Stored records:
--------

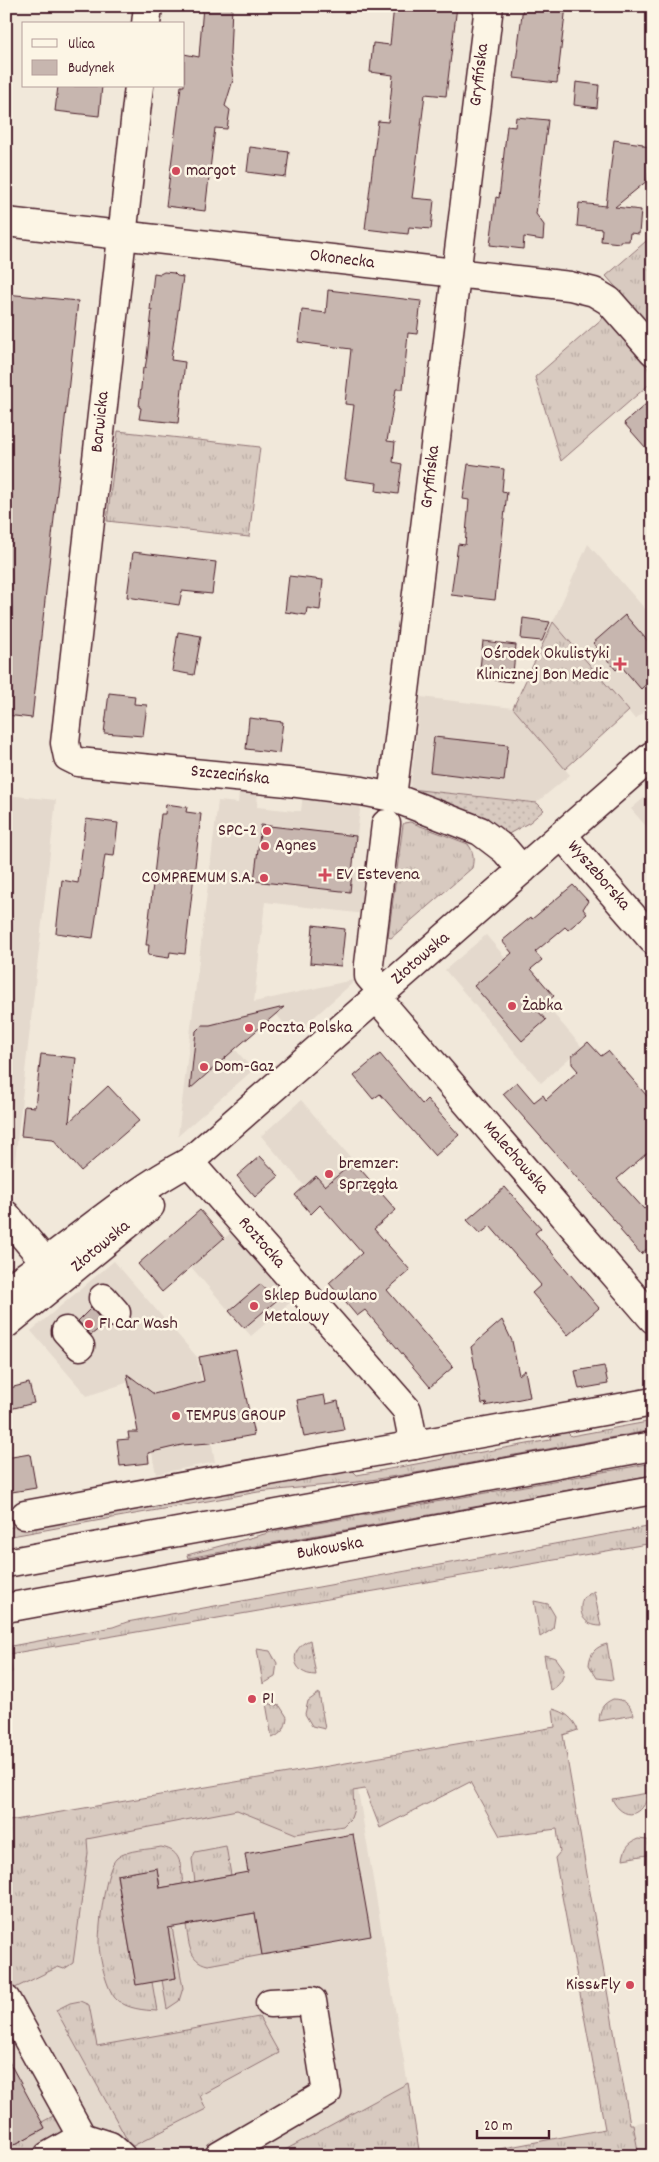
<svg xmlns="http://www.w3.org/2000/svg" width="659" height="2162" font-family="Dekko,sans-serif">
	<style>
		.built { fill: #e4d9cd }
		.grass { fill: url(#grass-tufts); stroke: #917476 }
		.garden { fill: url(#garden-dots); stroke: #917476 }
		.building { fill: #c7b6af; stroke: #4a1f2b }
		.lines { fill: none; stroke-linecap: round; stroke-linejoin: round }
		.minor-casing { stroke: #4a1f2b; stroke-width: 31 }
		.major-casing { stroke: #4a1f2b; stroke-width: 31 }
		.minor { stroke: #fcf5e5; stroke-width: 28 }
		.major { stroke: #fcf5e5; stroke-width: 28 }
		.poi-dot { fill: #d1495b; stroke: #fcf5e5; stroke-width: 2 }
		.labels { text-anchor: middle; dominant-baseline: central; stroke-width: 5; stroke-linejoin: round; paint-order: stroke }
		.street-label { font-size: 18px; fill: #4a1f2b; stroke: #fcf5e5 }
		.poi-label { font-size: 18px; fill: #4a1f2b; stroke: #fcf5e5; text-anchor: start }
	</style>
	<defs>
		<pattern id="grass-tufts" width="24" height="20" patternUnits="userSpaceOnUse" patternTransform="scale(1.25)"><rect width="24" height="20" fill="#d8cac0"/><path d="M3 7l-1-3M5 7V3M7 7l1-3M15 17l-1-3M17 17v-4M19 17l1-3" fill="none" stroke="#bbada5"/></pattern>
		<pattern id="garden-dots" width="8" height="8" patternUnits="userSpaceOnUse" patternTransform="scale(1.25)"><rect width="8" height="8" fill="#d8cac0"/><path d="M2 2h.1M6 6h.1" fill="none" stroke="#bbada5" stroke-width="1.8" stroke-linecap="round"/></pattern>
	</defs>
	<rect width="100%" height="100%" fill="#f1e8da"/>
	<filter id="ink" filterUnits="userSpaceOnUse"><feTurbulence type="fractalNoise" baseFrequency=".02" numOctaves="2"/><feDisplacementMap in="SourceGraphic" scale="10" xChannelSelector="R" yChannelSelector="G"/><feConvolveMatrix kernelMatrix="1 2 1 2 8 2 1 2 1" color-interpolation-filters="sRGB"/></filter>
	<g filter="url(#ink)">
		<g class="built">
			<path d="M588,544L653,618V705L635,719L553,622Z"/>
			<path d="M421,697L513,708L570,775L536,803L410,789Z"/>
			<path d="M258,789L257,807L295,811H301L303,793L361,801L353,870L370,872L365,914L265,902L254,1002L357,979L294,1035L276,1014L235,1049L253,1070L178,1136L218,801L238,803L239,792L242,790Z"/>
			<path d="M653,790V834L631,809Z"/>
			<path d="M6,795L56,800L14,1169L6,1160Z"/>
			<path d="M486,935L582,1047L541,1083L445,970Z"/>
			<path d="M301,1100L396,1210L356,1245L261,1136Z"/>
			<path d="M233,1231L293,1300L251,1336L191,1267Z"/>
			<path d="M114,1261L197,1357L215,1462L156,1474L138,1379L87,1396L31,1331Z"/>
			<path d="M355,1773L420,2156H6V1884L72,1821Z"/>
			<path d="M653,2120V2156H462L630,2124Z"/>
		</g>
		<g class="grass">
			<path d="M653,235V329L606,276Z"/>
			<path d="M604,317L653,374V381L561,461L535,377Z"/>
			<path d="M118,431L260,447L249,537L107,521Z"/>
			<path d="M553,622L629,711L565,769L513,708Z"/>
			<path d="M410,822L468,844C474,852 474,859 472,868L391,938L388,937L403,825L404,823Z"/>
			<path d="M653,1421V1430L415,1473L358,1482L258,1492L6,1537V1528L272,1486L270,1480L350,1468L357,1475L443,1459L448,1449L456,1448L465,1455L550,1440L555,1430L563,1428L571,1436Z"/>
			<path d="M653,1463V1475L188,1558L187,1555L279,1530Z"/>
			<path d="M653,1526V1543L9,1654L12,1672L6,1673V1647L113,1627L127,1622Z"/>
			<path d="M594,1591L601,1626C584,1626 577,1613 583,1598Z"/>
			<path d="M534,1601L548,1604L555,1616L553,1629L540,1637Z"/>
			<path d="M310,1640L316,1675C291,1675 288,1648 310,1640Z"/>
			<path d="M607,1644L613,1680L597,1678L589,1665C590,1653 595,1647 607,1644Z"/>
			<path d="M257,1649L270,1651L277,1663L275,1677L263,1684Z"/>
			<path d="M544,1655L556,1658L564,1669C563,1680 560,1686 550,1690Z"/>
			<path d="M319,1693L325,1729L312,1726L305,1714L308,1701Z"/>
			<path d="M613,1699C625,1699 629,1704 634,1715L599,1721C600,1709 602,1704 613,1699Z"/>
			<path d="M266,1703L280,1706L287,1717C286,1728 282,1734 272,1738Z"/>
			<path d="M553,1709C565,1712 573,1718 578,1730L563,1735L630,2124H633L639,2156H462L605,2129L555,1858L560,1852L557,1829L500,1836L470,1782L380,1828L365,1789L353,1791L354,1809L351,1818L343,1826L296,1834L237,1810L87,1839L88,1853L73,1963L64,1969L58,1967L13,1989L6,1986V1808L9,1821L555,1727Z"/>
			<path d="M648,1793C645,1817 623,1822 612,1799Z"/>
			<path d="M638,1839L647,1840L653,1843V1854L623,1859C625,1848 628,1843 638,1839Z"/>
			<path d="M226,1846L231,1875L195,1882L192,1859L195,1852Z"/>
			<path d="M161,1847C183,1851 180,1866 183,1884L160,1888L157,1869L117,1876L136,1984L152,1982L157,2011C143,2010 128,2009 117,2000C107,1992 99,1957 99,1943C99,1926 105,1868 117,1858C128,1849 148,1850 161,1847Z"/>
			<path d="M255,1913L262,1955L208,1965C188,1961 189,1942 186,1925Z"/>
			<path d="M172,1927L183,1988L179,2001L167,2009L162,1980L176,1978L168,1928Z"/>
			<path d="M80,2001L89,2005L97,2046L259,2017L279,2053L200,2096L206,2109L131,2147L56,2010L70,2003Z"/>
			<path d="M408,2083L420,2156H274Z"/>
			<path d="M55,2115L67,2137L33,2156H6V2149L45,2128L42,2122Z"/>
		</g>
		<path class="garden" d="M410,789L537,803L544,810L530,822L505,836Z"/>
		<g class="building">
			<path d="M203,6H232L230,54L233,80L225,106L230,110L227,129L215,128L205,211L166,206L181,86H184V54L199,57Z"/>
			<path d="M394,6H457L446,96L425,94L413,191L412,198L434,200L431,229L409,227L408,234L365,229L378,121L388,122L393,75L370,72L373,43L390,45Z"/>
			<path d="M523,6H566L557,83L514,78Z"/>
			<path d="M576,82L599,85L597,108L574,105Z"/>
			<path d="M58,86H102L99,116L55,111Z"/>
			<path d="M516,117L548,120L536,214L544,225L543,240L524,237L523,249L490,245L496,197L499,198L507,126L515,127Z"/>
			<path d="M614,140L643,144V146L653,147V168H650L648,180L615,207L641,210L639,234L630,233L629,241H620V243L601,241L602,229L577,226L579,203L606,206Z"/>
			<path d="M250,147L289,152L286,177L247,172Z"/>
			<path d="M164,272L174,273L177,276L183,277L171,360L185,362L178,423L139,419L141,408L139,407L143,368H145L147,357L152,310H150L154,273L160,274Z"/>
			<path d="M328,290L421,301L417,334L408,333L403,389H396L387,441L395,442L393,462L402,464L398,494L376,491L377,483L345,479L354,405L345,404L351,349L298,342L302,310L326,313Z"/>
			<path d="M6,294L78,301L32,718L6,715Z"/>
			<path d="M653,398V456L624,423Z"/>
			<path d="M468,464L504,469L502,491L507,492L495,600L451,595L458,544L465,545L469,500L463,499Z"/>
			<path d="M133,552L216,562L212,594L182,591L179,605L127,597Z"/>
			<path d="M289,576L323,580L320,610L307,608L306,615L285,612Z"/>
			<path d="M625,615L653,647V678L641,689L621,666L616,670L593,643Z"/>
			<path d="M523,618L550,622L542,641L521,639Z"/>
			<path d="M178,632L201,636L194,675L172,671Z"/>
			<path d="M483,641L516,645L512,682L479,678Z"/>
			<path d="M109,693L135,696L134,704L147,705L143,736L104,733Z"/>
			<path d="M249,718L283,722L279,753L246,749Z"/>
			<path d="M434,737L508,745L504,781L430,772Z"/>
			<path d="M166,804L187,807L186,812L201,814L185,954L170,952L169,958L148,955L149,945H146L161,814H165Z"/>
			<path d="M86,819L118,823L114,856L105,855L93,938L56,933L62,880L78,883Z"/>
			<path d="M261,825L356,836L350,892L254,881Z"/>
			<path d="M573,885L588,901L583,909L587,914L568,930L565,927L535,952L542,960L531,969L554,996L537,1010L546,1020L522,1041L474,986L512,953L502,941L531,917L532,919Z"/>
			<path d="M313,925L345,929L341,966L310,963Z"/>
			<path d="M284,1007L235,1049L190,1089L196,1031L202,1025H210Z"/>
			<path d="M588,1042L601,1056L608,1051L653,1103V1148L617,1179L644,1209L653,1202V1244L641,1254L620,1230L622,1229L503,1094L517,1082L534,1102L543,1095L546,1100L578,1071L572,1064V1056Z"/>
			<path d="M41,1054L76,1058L69,1122L108,1086L140,1120L81,1171L53,1139L21,1136L24,1106L35,1107Z"/>
			<path d="M380,1054L422,1104L427,1099L459,1135L435,1156L380,1094L373,1099L354,1076Z"/>
			<path d="M260,1156L279,1176L255,1197L237,1176Z"/>
			<path d="M354,1162L396,1210L374,1229L410,1270L387,1290L453,1367L430,1387L365,1310L357,1316L329,1283L362,1253L320,1205L311,1214L295,1195L316,1176L325,1186Z"/>
			<path d="M505,1187L541,1228L535,1233L599,1308L568,1335L532,1293L541,1285L490,1226L480,1234L467,1220Z"/>
			<path d="M200,1210L224,1238L162,1292L138,1264Z"/>
			<path d="M261,1284L276,1301L244,1328L229,1311Z"/>
			<path d="M91,1308L105,1324L91,1335L78,1321Z"/>
			<path d="M502,1320L512,1341L519,1375L525,1370L530,1397L485,1406L488,1403L482,1404L471,1347Z"/>
			<path d="M236,1350L254,1435L210,1443L182,1445L148,1453L149,1463L120,1466L117,1440L129,1439L128,1432H138L127,1374L154,1394L204,1381L199,1357Z"/>
			<path d="M604,1366L608,1384L579,1389L575,1371Z"/>
			<path d="M29,1383L34,1403L6,1410V1389Z"/>
			<path d="M324,1395L326,1404L338,1401L344,1430L304,1437L297,1400Z"/>
			<path d="M30,1454L36,1488L6,1493V1458Z"/>
			<path d="M353,1834L371,1936L262,1955L255,1913L168,1928L176,1978L136,1985L117,1875L157,1868L160,1888L248,1872L245,1854Z"/>
			<path d="M6,2056L45,2128L6,2149Z"/>
		</g>
		<g class="lines">
			<g class="minor-casing">
				<g id="minor">
					<path d="M146,24L148,6"/>
					<path d="M139,86L65,743L68,757L78,762L298,783L362,791L392,797L480,831L505,850L522,870"/>
					<path d="M6,222L570,286L594,292L609,301L653,351"/>
					<path d="M392,797L489,6"/>
					<path d="M562,835L653,940"/>
					<path d="M383,992L369,976V964L386,824"/>
					<path d="M377,998L653,1319"/>
					<path d="M189,1162L407,1410L414,1445"/>
					<path d="M6,1215L58,1277"/>
					<path d="M6,1290C68,1249 124,1196 189,1162L653,755"/>
					<path d="M103,1298L116,1313"/>
					<path d="M6,1324L150,1206"/>
					<path d="M66,1331L80,1346"/>
					<path d="M25,1515L653,1402"/>
					<path d="M6,2000L82,2137L110,2146L121,2156"/>
					<path d="M48,2156L82,2137"/>
					<path d="M219,2156L327,2093L312,2001L270,2003"/>
				</g>
			</g>
			<g class="major-casing">
				<g id="major">
					<path d="M6,1563L653,1446"/>
					<path d="M6,1608L653,1490"/>
				</g>
			</g>
			<use href="#minor" class="minor"/>
			<use href="#major" class="major"/>
		</g>
	</g>
	<g class="poi-dot">
		<circle cx="176" cy="171" r="5"/>
		<path d="M617.5 656.5h5v5h5v5h-5v5h-5v-5h-5v-5h5z"/>
		<circle cx="267" cy="831" r="5"/>
		<circle cx="265" cy="846" r="5"/>
		<path d="M322.5 867.5h5v5h5v5h-5v5h-5v-5h-5v-5h5z"/>
		<circle cx="264" cy="878" r="5"/>
		<circle cx="512" cy="1006" r="5"/>
		<circle cx="249" cy="1028" r="5"/>
		<circle cx="204" cy="1067" r="5"/>
		<circle cx="329" cy="1174" r="5"/>
		<circle cx="254" cy="1306" r="5"/>
		<circle cx="89" cy="1324" r="5"/>
		<circle cx="176" cy="1416" r="5"/>
		<circle cx="252" cy="1699" r="5"/>
		<circle cx="630" cy="1985" r="5"/>
	</g>
	<g class="labels">
		<g class="street-label">
			<text transform="translate(480 75) rotate(-83)">Gryfińska</text>
			<text transform="translate(342 260) rotate(7)">Okonecka</text>
			<text transform="translate(101 422) rotate(-84)">Barwicka</text>
			<text transform="translate(431 477) rotate(-83)">Gryfińska</text>
			<text transform="translate(230 776) rotate(6)">Szczecińska</text>
			<text transform="translate(598 876) rotate(49)">Wyszeborska</text>
			<text transform="translate(421 959) rotate(-41)">Złotowska</text>
			<text transform="translate(515 1158) rotate(49)">Malechowska</text>
			<text transform="translate(261 1243) rotate(49)">Roztocka</text>
			<text transform="translate(101 1247) rotate(-40)">Złotowska</text>
			<text transform="translate(330 1549) rotate(-10)">Bukowska</text>
		</g>
		<g class="poi-label">
			<text x="186" y="171">margot</text>
			<text x="609" y="654" text-anchor="end">Ośrodek Okulistyki<tspan x="609" dy="21">Klinicznej Bon Medic</tspan></text>
			<text x="257" y="831" text-anchor="end">SPC-2</text>
			<text x="275" y="846">Agnes</text>
			<text x="336" y="875">EV Estevena</text>
			<text x="254" y="878" text-anchor="end">COMPREMUM S.A.</text>
			<text x="522" y="1006">Żabka</text>
			<text x="259" y="1028">Poczta Polska</text>
			<text x="214" y="1067">Dom-Gaz</text>
			<text x="339" y="1164">bremzer:<tspan x="339" dy="21">Sprzęgła</tspan></text>
			<text x="264" y="1296">Sklep Budowlano<tspan x="264" dy="21">Metalowy</tspan></text>
			<text x="99" y="1324">F1 Car Wash</text>
			<text x="186" y="1416">TEMPUS GROUP</text>
			<text x="262" y="1699">P1</text>
			<text x="620" y="1985" text-anchor="end">Kiss&amp;Fly</text>
		</g>
	</g>
	<rect width="659" height="2162" fill="none" stroke="#fcf5e5" stroke-width="25"/>
	<rect x="12" y="12" width="634" height="2137" fill="none" stroke="#4a1f2b" stroke-width="2" filter="url(#ink)"/>
	<rect x="22" y="22" width="162" height="65" fill="#fcf5e5" stroke="#b59f9b"/>
	<rect x="32" y="39" width="25" height="8" fill="#fcf5e5" stroke="#b59f9b"/>
	<text x="68" y="48" font-size="15" fill="#4a1f2b">Ulica</text>
	<rect x="32" y="60" width="25" height="15" fill="#c7b6af" stroke="#b59f9b"/>
	<text x="68" y="72" font-size="15" fill="#4a1f2b">Budynek</text>
	<path d="M477 2130v8h72v-8" fill="none" stroke="#4a1f2b" stroke-width="2.5"/>
	<text x="484" y="2130" font-size="15" fill="#4a1f2b" stroke="#fcf5e5" stroke-width="4" paint-order="stroke">20 m</text>
</svg>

--------

- **Your goal**
Using the records above, report the number of lines that include the string "Gryfińska", with nothing added.

- **Answer section**
2